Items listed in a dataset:
'''

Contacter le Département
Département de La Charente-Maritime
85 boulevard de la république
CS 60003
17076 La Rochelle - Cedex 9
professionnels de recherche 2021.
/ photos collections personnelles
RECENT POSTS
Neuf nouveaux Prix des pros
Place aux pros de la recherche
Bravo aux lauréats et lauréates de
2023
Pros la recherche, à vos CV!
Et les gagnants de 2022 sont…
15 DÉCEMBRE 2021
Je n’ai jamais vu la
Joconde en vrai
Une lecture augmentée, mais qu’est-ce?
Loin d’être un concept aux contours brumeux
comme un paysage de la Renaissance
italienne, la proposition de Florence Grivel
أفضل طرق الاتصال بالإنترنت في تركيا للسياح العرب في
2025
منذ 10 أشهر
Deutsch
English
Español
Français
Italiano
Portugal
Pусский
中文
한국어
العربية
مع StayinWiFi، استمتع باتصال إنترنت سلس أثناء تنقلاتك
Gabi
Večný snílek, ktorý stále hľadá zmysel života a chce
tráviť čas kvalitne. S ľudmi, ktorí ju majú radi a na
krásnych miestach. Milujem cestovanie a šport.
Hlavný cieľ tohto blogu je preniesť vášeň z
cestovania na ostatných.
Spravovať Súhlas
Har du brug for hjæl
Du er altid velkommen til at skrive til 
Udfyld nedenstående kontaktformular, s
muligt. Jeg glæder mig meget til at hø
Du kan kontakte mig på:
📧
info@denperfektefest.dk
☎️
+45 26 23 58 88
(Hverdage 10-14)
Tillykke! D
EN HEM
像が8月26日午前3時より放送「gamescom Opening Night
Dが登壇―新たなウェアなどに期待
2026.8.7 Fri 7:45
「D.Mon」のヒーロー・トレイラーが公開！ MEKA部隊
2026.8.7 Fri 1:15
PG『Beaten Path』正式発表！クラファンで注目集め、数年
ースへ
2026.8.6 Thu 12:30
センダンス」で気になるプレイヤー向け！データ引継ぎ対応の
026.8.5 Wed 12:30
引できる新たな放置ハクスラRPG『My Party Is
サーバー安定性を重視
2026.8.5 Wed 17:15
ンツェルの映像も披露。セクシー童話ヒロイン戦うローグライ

'''

• _EXERCISE GOAL_: In every one of the records, change "RECENT POSTS" to "LATEST POSTS" and write out all the lines again, leaving everything else unchanged.

• _RESPONSE_:
Contacter le Département
Département de La Charente-Maritime
85 boulevard de la république
CS 60003
17076 La Rochelle - Cedex 9
professionnels de recherche 2021.
/ photos collections personnelles
LATEST POSTS
Neuf nouveaux Prix des pros
Place aux pros de la recherche
Bravo aux lauréats et lauréates de
2023
Pros la recherche, à vos CV!
Et les gagnants de 2022 sont…
15 DÉCEMBRE 2021
Je n’ai jamais vu la
Joconde en vrai
Une lecture augmentée, mais qu’est-ce?
Loin d’être un concept aux contours brumeux
comme un paysage de la Renaissance
italienne, la proposition de Florence Grivel
أفضل طرق الاتصال بالإنترنت في تركيا للسياح العرب في
2025
منذ 10 أشهر
Deutsch
English
Español
Français
Italiano
Portugal
Pусский
中文
한국어
العربية
مع StayinWiFi، استمتع باتصال إنترنت سلس أثناء تنقلاتك
Gabi
Večný snílek, ktorý stále hľadá zmysel života a chce
tráviť čas kvalitne. S ľudmi, ktorí ju majú radi a na
krásnych miestach. Milujem cestovanie a šport.
Hlavný cieľ tohto blogu je preniesť vášeň z
cestovania na ostatných.
Spravovať Súhlas
Har du brug for hjæl
Du er altid velkommen til at skrive til 
Udfyld nedenstående kontaktformular, s
muligt. Jeg glæder mig meget til at hø
Du kan kontakte mig på:
📧
info@denperfektefest.dk
☎️
+45 26 23 58 88
(Hverdage 10-14)
Tillykke! D
EN HEM
像が8月26日午前3時より放送「gamescom Opening Night
Dが登壇―新たなウェアなどに期待
2026.8.7 Fri 7:45
「D.Mon」のヒーロー・トレイラーが公開！ MEKA部隊
2026.8.7 Fri 1:15
PG『Beaten Path』正式発表！クラファンで注目集め、数年
ースへ
2026.8.6 Thu 12:30
センダンス」で気になるプレイヤー向け！データ引継ぎ対応の
026.8.5 Wed 12:30
引できる新たな放置ハクスラRPG『My Party Is
サーバー安定性を重視
2026.8.5 Wed 17:15
ンツェルの映像も披露。セクシー童話ヒロイン戦うローグライ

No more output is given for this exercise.